Who is ‘Satoshi Nakamoto,’ the pseudonym used by the person or persons who developed Bitcoin?

According to a U.S. court, Satoshi Nakamoto is Australian computer scientist Craig Wright, who claims to be the inventor of the world’s biggest digital coin. A jury in a Miami, Florida court has found in favour of Mr. Wright, who claimed in a 2016 blog post that he is Satoshi Nakamoto and the inventor of Bitcoin.

Many in the cryptocurrency community remain skeptical of Wright’s claim because he has not cashed in any of the early Bitcoin presumed to have been mined by Satoshi Nakamoto. However, the jury in Miami sided with Wright in a case that pitted him against the family of his late business partner and computer forensics expert, David Kleiman.

At stake was half of the 1.1 million Bitcoin mined and held by Satoshi Nakamoto, a store that’s currently worth about $54 billion U.S. The estate also claimed rights to some of the intellectual property behind early blockchain technology.
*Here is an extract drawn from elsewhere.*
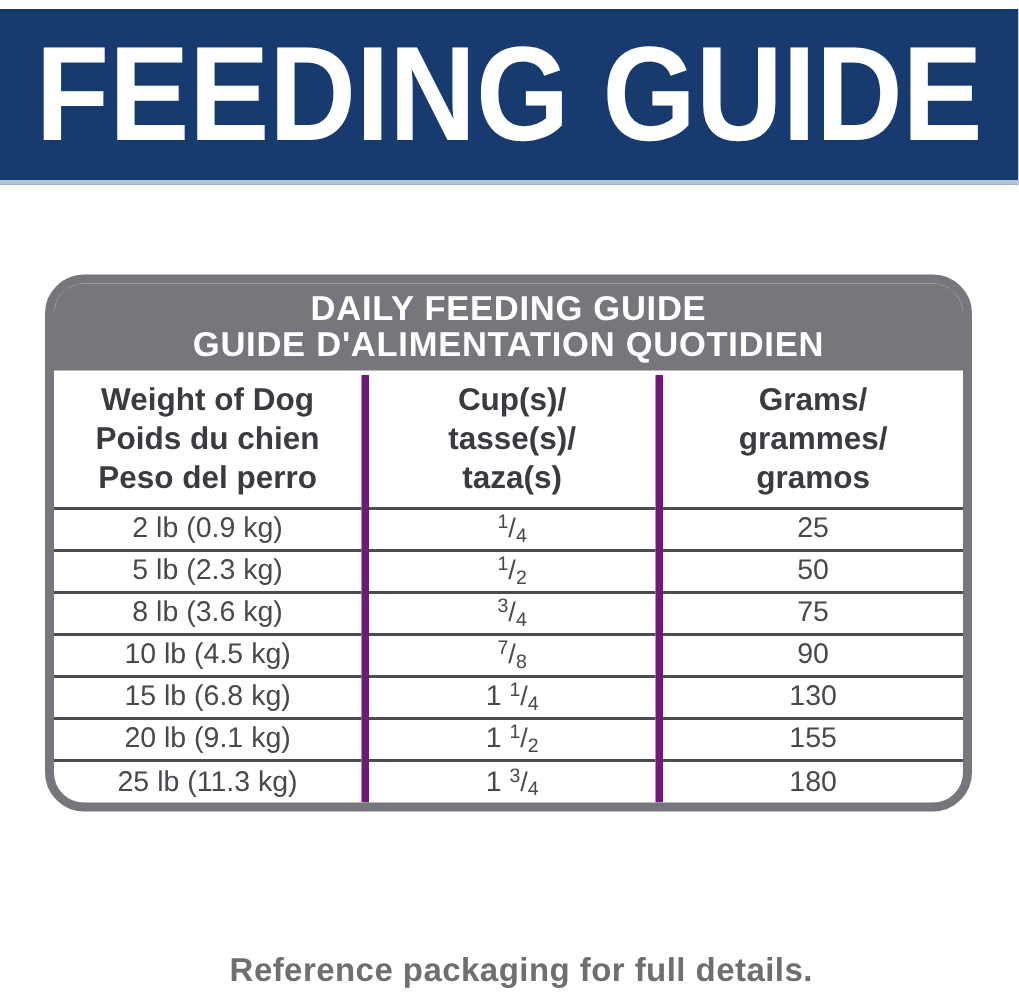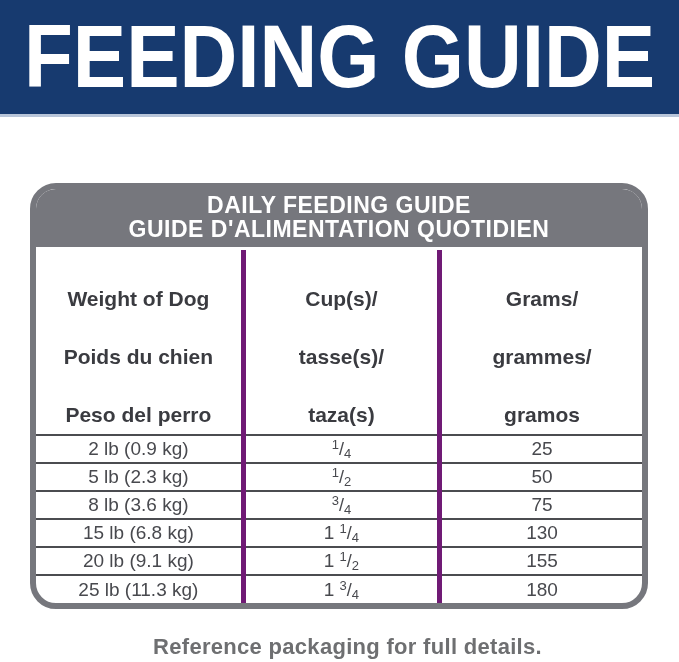"FEEDING GUIDE" .banner { top: 0 -> 6px }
The prosecution argued that Kleiman was a co-creator of Bitcoin, alongside Wright, entitling him to half of Satoshi’s Nakamoto’s fortune. A federal jury in West Palm Beach, Florida disagreed and sided with Wright and declined to award any of the Bitcoin to Kleiman’s estate.

However, Wright was ordered to pay $100 million U.S. in compensatory damages over a breach in intellectual property rights related to W&K Info Defense Research LLC, a joint venture between the two men. That money will go to W&K directly, rather than to the Kleiman estate.
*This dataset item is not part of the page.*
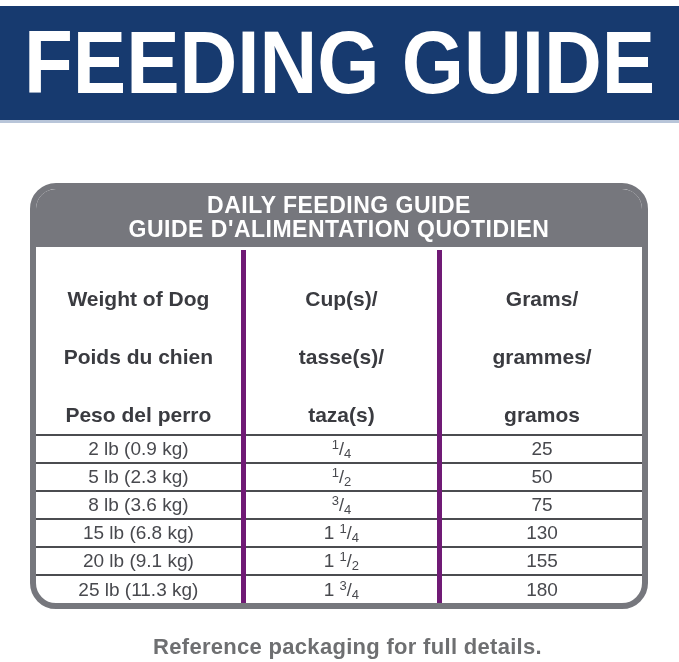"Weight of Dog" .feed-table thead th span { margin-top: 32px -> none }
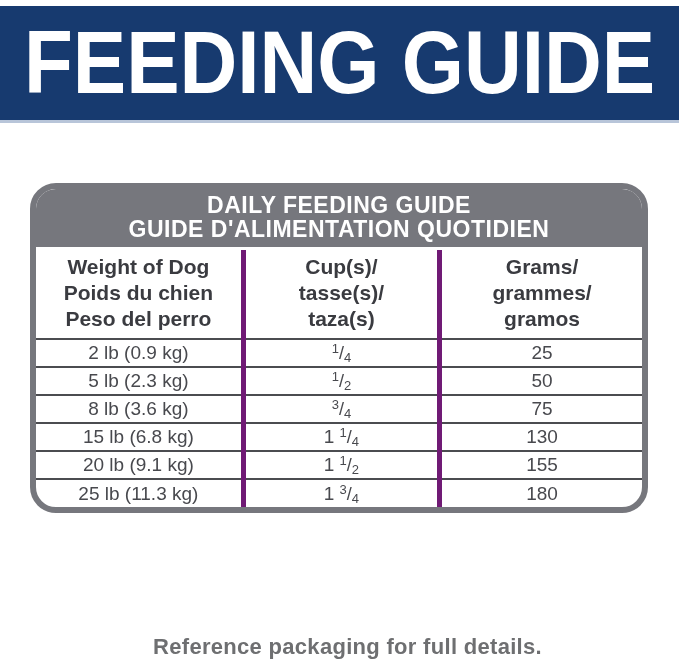"10 lb (4.5 kg)" tr { html: none -> <tr> <td><span>10 lb (4.5 kg)</span></td> <td><span><span></span><span>7</span><span>/</span><span>8</span></span></td> <td><span>90</span></td> </tr> }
In 2008, just as the global financial crisis was taking hold, Satoshi Nakamoto published a nine-page white paper detailing a vision for Bitcoin, a “peer-to-peer electronic cash system” that would function outside the reach of governments. A few months later, Satoshi Nakamoto released software that allowed users to mine for the world’s first cryptocurrency.

Mining for cryptocurrencies is the computationally intensive process by which new tokens are created and transactions of existing digital coins are verified. In the early days of Bitcoin, it was possible to mine for it on a home computer. Today, the process requires specialized equipment and is mostly done by professionals.

Satoshi Nakamoto, who could be one person or a consortium of coders, remained involved in Bitcoin until 2011, at which point he abruptly left the project after emailing a fellow developer to say that they had “moved on to other things.” Before vanishing, the enigmatic creator is believed to have mined as many as 1.1 million Bitcoin.

Had Wright lost the case, he would have had to produce the Satoshi Nakamoto cache of Bitcoins to pay the estate. But Wright did say that he would prove his ownership were he to win at trial. He also promised to donate much of his Bitcoin fortune to charity if victorious in court.